Kematian ikan meningkat
Air yang semakin dangkal dan perubahan kondisi perairan dapat membuat ikan kesulitan bertahan hidup.
Kebutuhan irigasi terancam
Petani di sepanjang aliran sungai berpotensi mengalami kesulitan memperoleh pasokan air untuk lahan pertanian.
Populasi ikan sapu-sapu tetap menjadi perhatian
Di sisi lain, keberadaan ikan sapu-sapu dalam jumlah besar perlu diperhatikan karena spesies ini dikenal mampu beradaptasi dengan berbagai kondisi perairan.

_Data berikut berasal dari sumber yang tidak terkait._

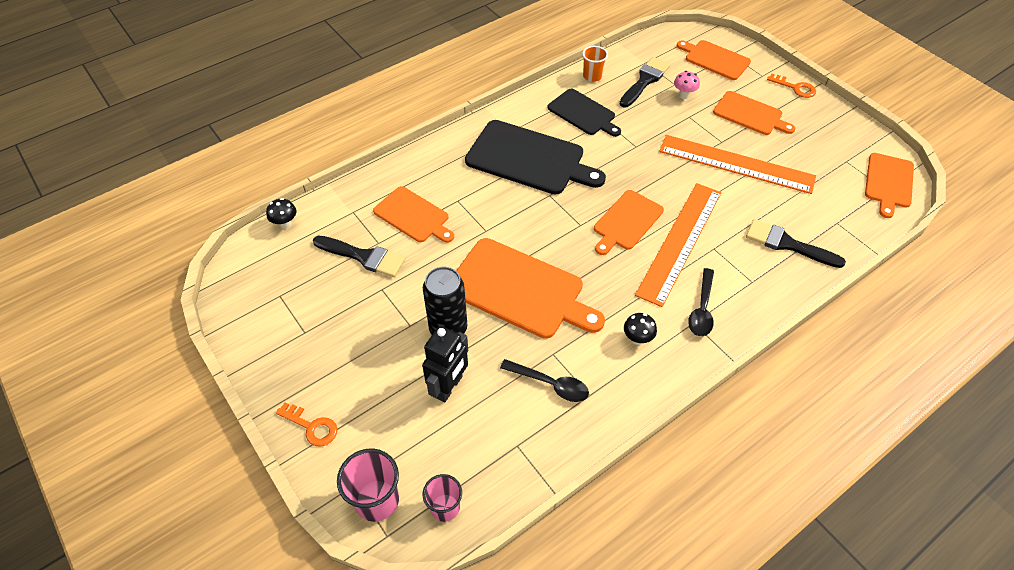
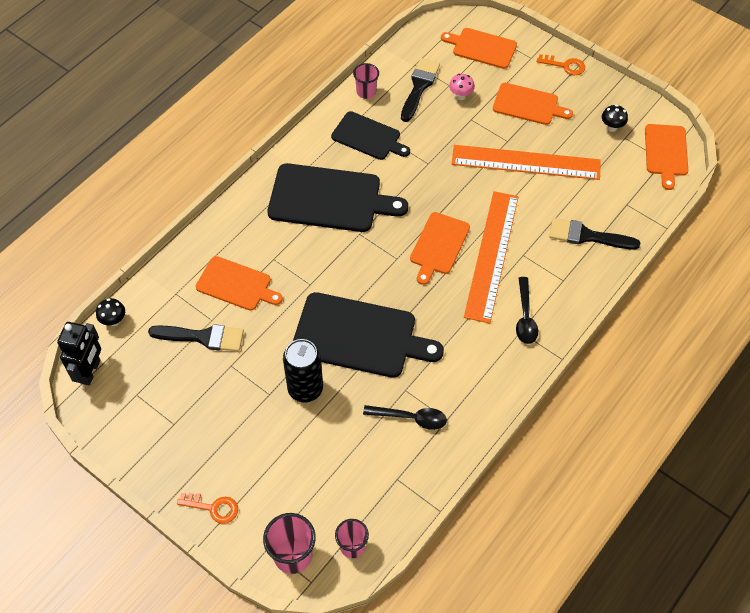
camera: 15 degrees left, 5 degrees up
black robot [422,326,468,403] -> black robot moved to [57,322,101,385]
orange cutting board [456,238,605,339] -> black cutting board [293,292,444,378]
orange cup [582,46,608,82] -> pink cup [353,63,379,99]
black mushroom [624,313,657,345] -> black mushroom moved to [602,105,628,132]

Kekeringan Sungai Juwana Jadi Peringatan
Fenomena jutaan ikan sapu-sapu mati di Sungai Juwana menunjukkan bahwa dampak kemarau ekstrem bisa merambat ke berbagai sektor. Ketika sungai kehilangan debit air, bukan hanya ikan yang terdampak, tetapi juga masyarakat yang bergantung pada alirannya.
Warga tentu berharap kondisi tersebut tidak berlangsung terlalu lama. Kembalinya pasokan air menjadi penting untuk menjaga keberlangsungan ekosistem sekaligus membantu petani menghadapi musim kemarau yang masih berlangsung.
Pada akhirnya, kondisi Sungai Juwana menjadi pengingat bahwa air sungai memiliki fungsi yang jauh lebih besar daripada sekadar aliran air. Ketika debitnya menyusut, dampaknya bisa terasa sampai ke lingkungan, pertanian, dan kehidupan warga di sepanjang alirannya.